Today, David Blunkett MP writes in the TES, ‘We need a curriculum that is truly national’. Citizenship must be included and is ‘essential for democracy’.
Mr Blunkett, former Secretary of State for Education argues the Government’s curriculum review is a contradiction. First because schools with academy or free school status are not required to follow the National Curriculum, and second because the Expert Panel in its advice, argued for breadth but recommended downgrading National Curriculum subjects which provide breadth including citizenship, to the basic curriculum.
‘Leaving it to the individual teachers is a recipe for something akin to the postcode lottery’ with schools left to ‘muddle along’ without clear expectations or outcomes for learners. He goes on ’The idea that the citizenship curriculum does not contain core elements that describe “socially valued” aspects of life, or that “powerful knowledge” is not inherent in preparing young people for adult life, is clearly errant nonsense.’
Mr Blunkett’s article follows several weeks of growing support for the retention of citizenship amongst senior politicans. At the end of January following his attendance at the NFER research launch of ‘Citizens in Transition’ , Stephen Twigg MP and Shadow Secretary of State for Education said
‘Even with citizenship in the National Curriculum there are huge variations between different schools and different parts of the country,’. He continued ‘So I think we need to press for the outcome of the Curriculum Review to make citizenship more central rather than less central to schools’ curriculums.’
He added the focus on citizenship should extend to primary as well as secondary schools.

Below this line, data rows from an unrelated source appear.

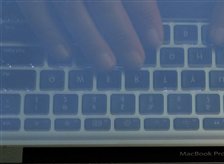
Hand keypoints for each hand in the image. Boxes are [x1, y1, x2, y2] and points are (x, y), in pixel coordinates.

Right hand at [17, 0, 162, 68]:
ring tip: (107, 65)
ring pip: (70, 6)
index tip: (155, 41)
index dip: (144, 13)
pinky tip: (64, 56)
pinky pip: (34, 7)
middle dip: (121, 32)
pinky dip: (48, 31)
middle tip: (134, 61)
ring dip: (90, 38)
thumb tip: (149, 24)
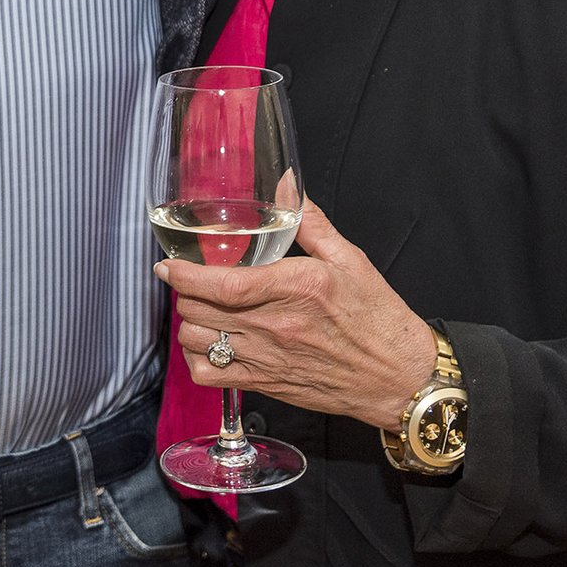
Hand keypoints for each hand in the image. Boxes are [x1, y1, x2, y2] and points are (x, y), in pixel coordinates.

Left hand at [158, 202, 437, 430]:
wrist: (399, 376)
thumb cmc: (378, 317)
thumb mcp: (350, 259)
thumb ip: (309, 220)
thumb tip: (286, 182)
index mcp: (295, 288)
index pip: (222, 285)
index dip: (184, 275)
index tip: (167, 266)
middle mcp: (276, 326)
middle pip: (200, 311)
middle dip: (186, 293)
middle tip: (192, 281)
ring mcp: (268, 359)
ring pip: (198, 343)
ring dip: (191, 324)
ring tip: (202, 310)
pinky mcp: (267, 384)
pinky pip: (212, 377)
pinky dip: (199, 360)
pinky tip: (211, 345)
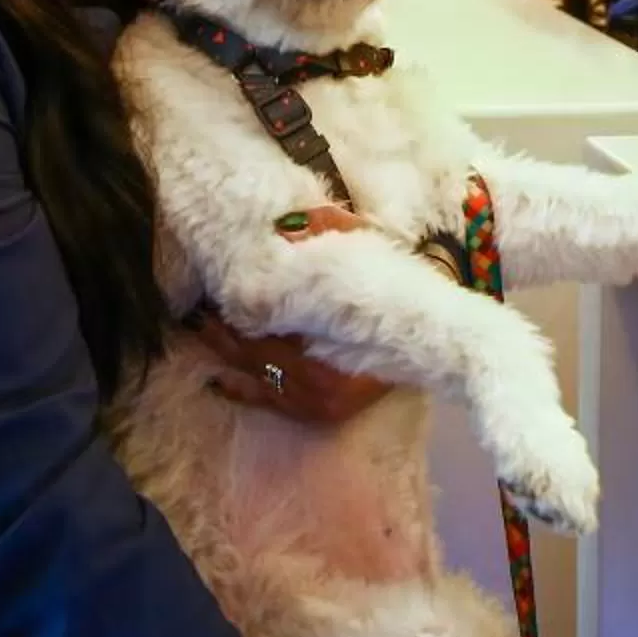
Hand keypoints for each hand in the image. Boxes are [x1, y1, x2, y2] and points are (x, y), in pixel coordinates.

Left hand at [197, 207, 400, 422]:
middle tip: (197, 310)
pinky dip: (242, 389)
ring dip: (226, 355)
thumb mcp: (367, 251)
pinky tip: (219, 380)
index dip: (237, 308)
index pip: (268, 323)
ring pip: (257, 378)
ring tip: (201, 332)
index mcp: (329, 341)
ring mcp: (319, 401)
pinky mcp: (321, 412)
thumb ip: (329, 231)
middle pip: (256, 352)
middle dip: (223, 330)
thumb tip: (287, 223)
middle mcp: (318, 381)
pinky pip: (271, 402)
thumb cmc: (403, 291)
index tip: (213, 292)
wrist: (440, 337)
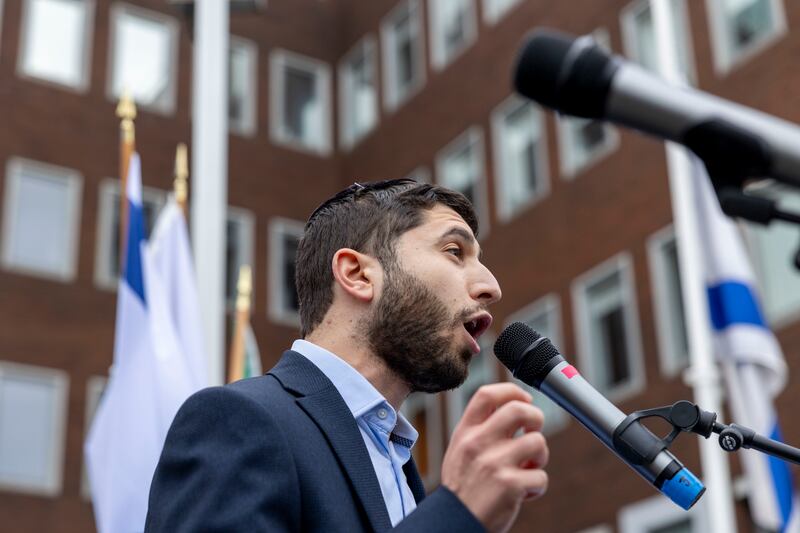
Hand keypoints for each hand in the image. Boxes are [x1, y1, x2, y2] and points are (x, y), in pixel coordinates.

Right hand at [441, 383, 548, 532]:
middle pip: (519, 410)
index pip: (488, 394)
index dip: (512, 391)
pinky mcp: (510, 485)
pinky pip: (540, 477)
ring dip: (539, 457)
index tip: (524, 400)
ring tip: (527, 469)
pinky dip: (537, 486)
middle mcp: (478, 443)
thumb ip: (480, 429)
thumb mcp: (460, 450)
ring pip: (537, 442)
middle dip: (536, 418)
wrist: (453, 522)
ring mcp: (494, 463)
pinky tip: (523, 493)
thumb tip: (516, 408)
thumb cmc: (462, 487)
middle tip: (534, 431)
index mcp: (465, 432)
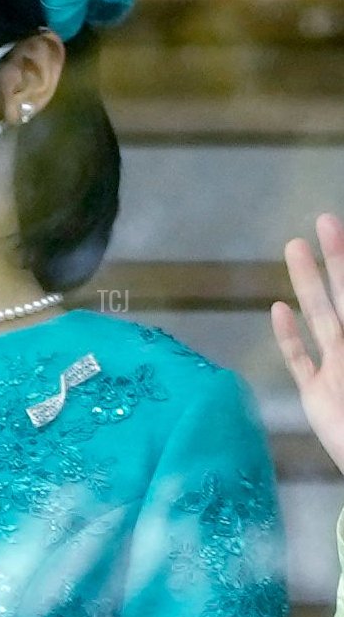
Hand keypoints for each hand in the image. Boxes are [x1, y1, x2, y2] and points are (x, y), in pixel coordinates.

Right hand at [272, 213, 343, 475]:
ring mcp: (335, 371)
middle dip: (335, 260)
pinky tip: (279, 310)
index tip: (342, 227)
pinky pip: (300, 360)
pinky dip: (289, 337)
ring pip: (320, 318)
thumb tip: (314, 307)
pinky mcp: (316, 396)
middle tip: (324, 220)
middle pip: (343, 296)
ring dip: (307, 284)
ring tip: (294, 249)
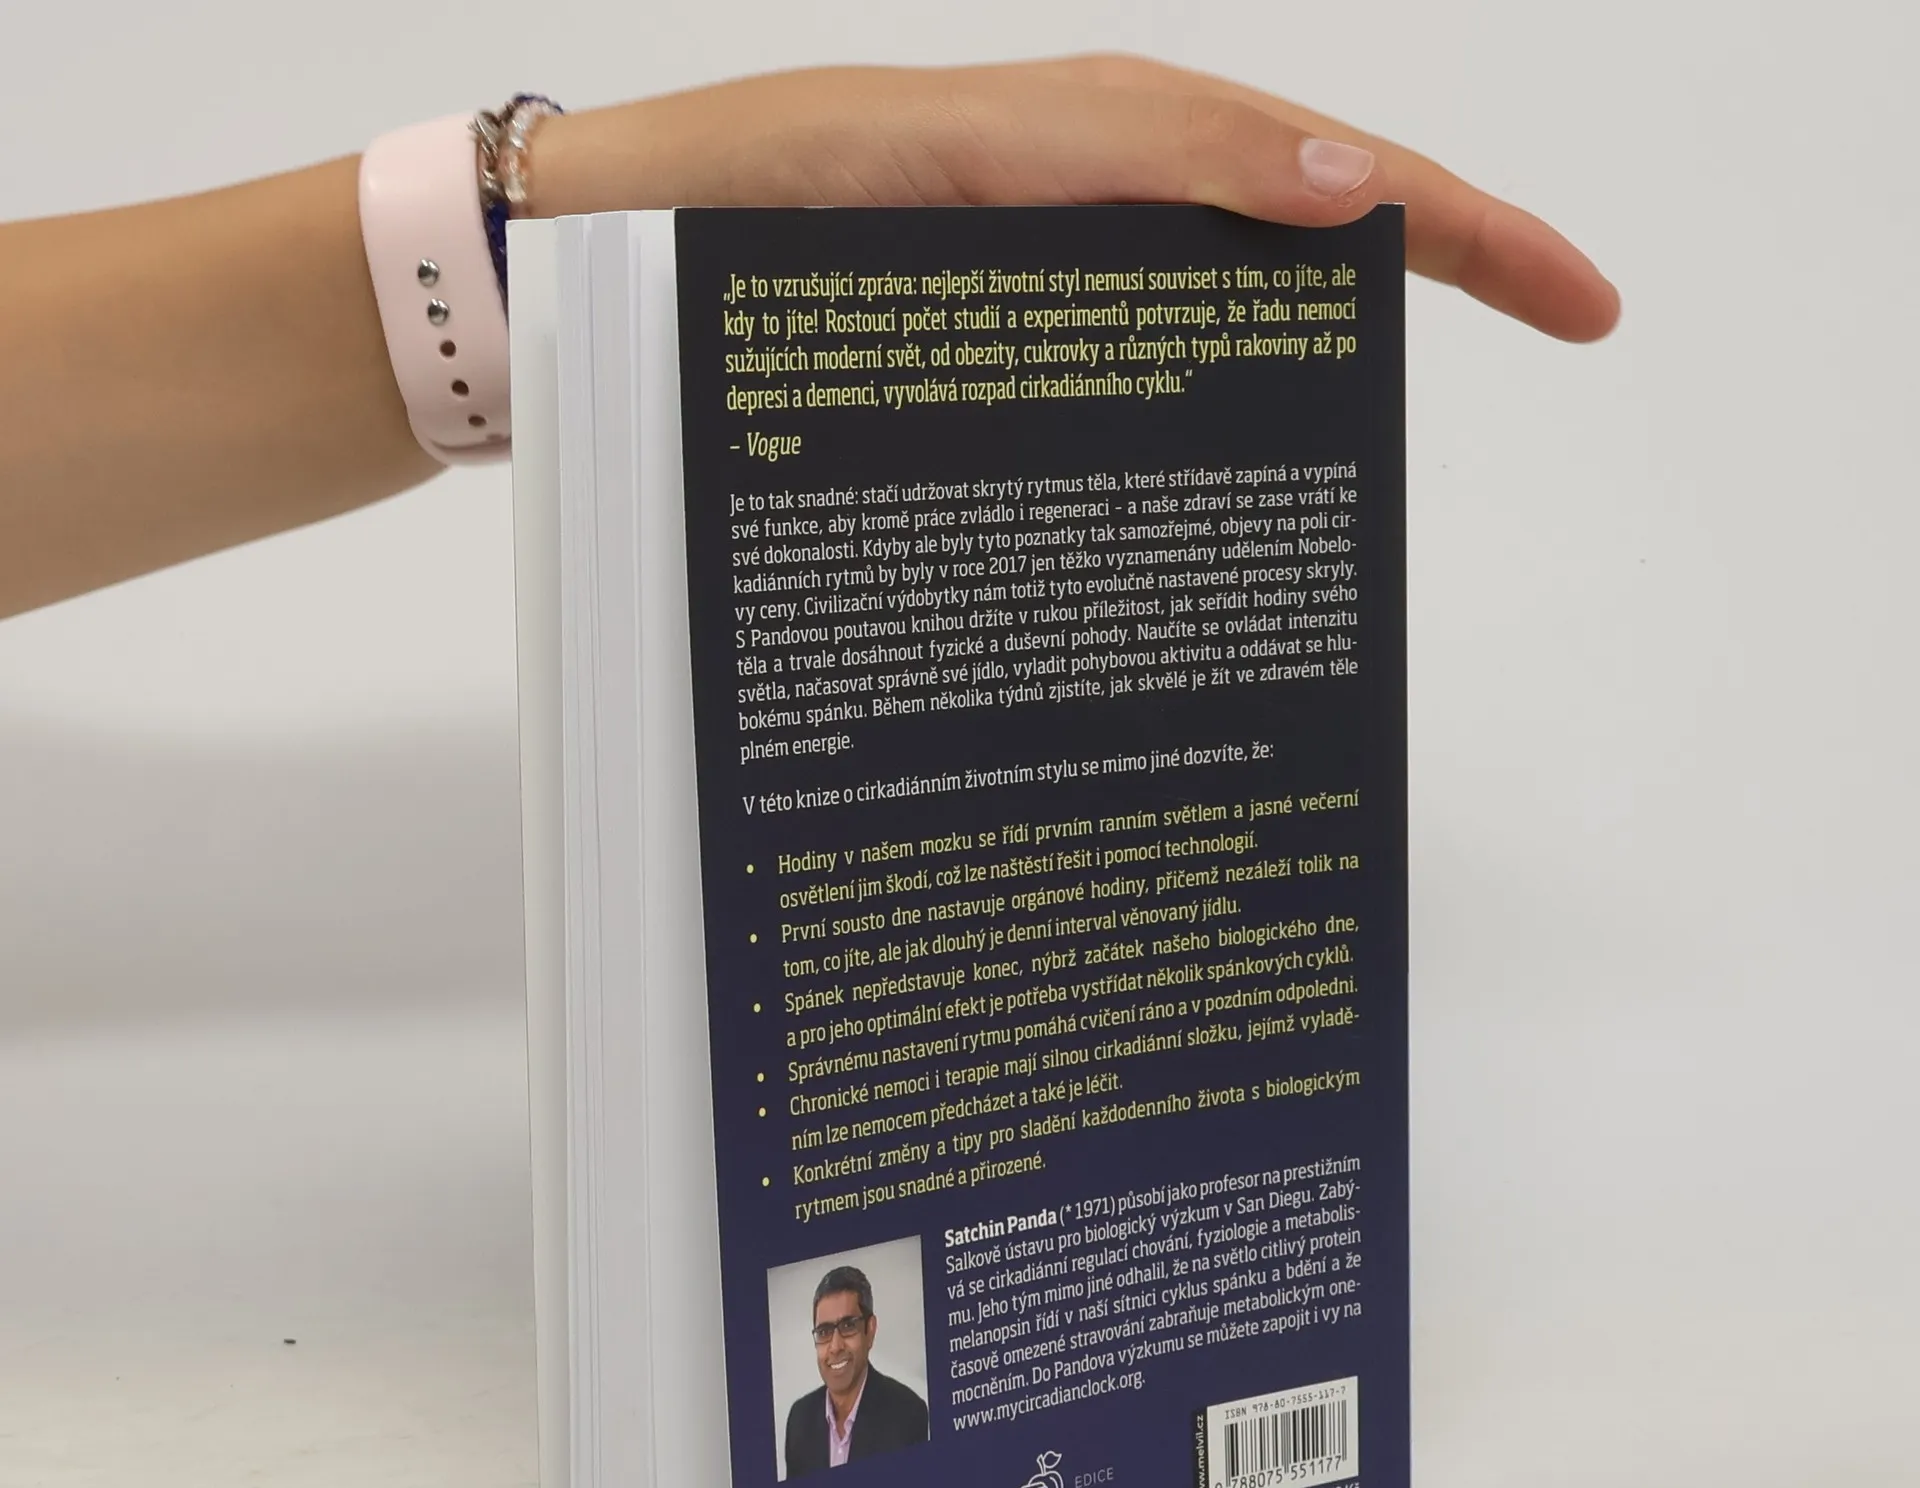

Just ten days ago the Government appeared to take a more positive public stance on the future of citizenship when Lord Hill, Parliamentary Under Secretary of State for Schools, responding to education questions in parliament said
‘I agree with the noble and right reverend Lord about the importance of citizenship. Although the expert panel that reported to us in December suggests that citizenship should form part of the basic curriculum rather than the national curriculum, the first sentence in its report emphasises the importance of citizenship and I very much share that view. The issue – and this is true of a number of subjects that are subject to the national curriculum review – is the extent to which we need to be prescriptive around programmes of study. We will reflect upon what the expert panel has said and take other representations into account, and then bring forward our proposals in due course in the light of that.’
While this seems to endorse the position of the Expert Panel that citizenship is an important subject and one that every school must teach, the key question is as yet unanswered. Will the subject stay within the National Curriculum with a statutory programme of study, or not? Now is a key time for decision making about the future of the National Curriculum and the future of citizenship. The Government plans for the next stage of the curriculum review are expected to be announced anytime soon.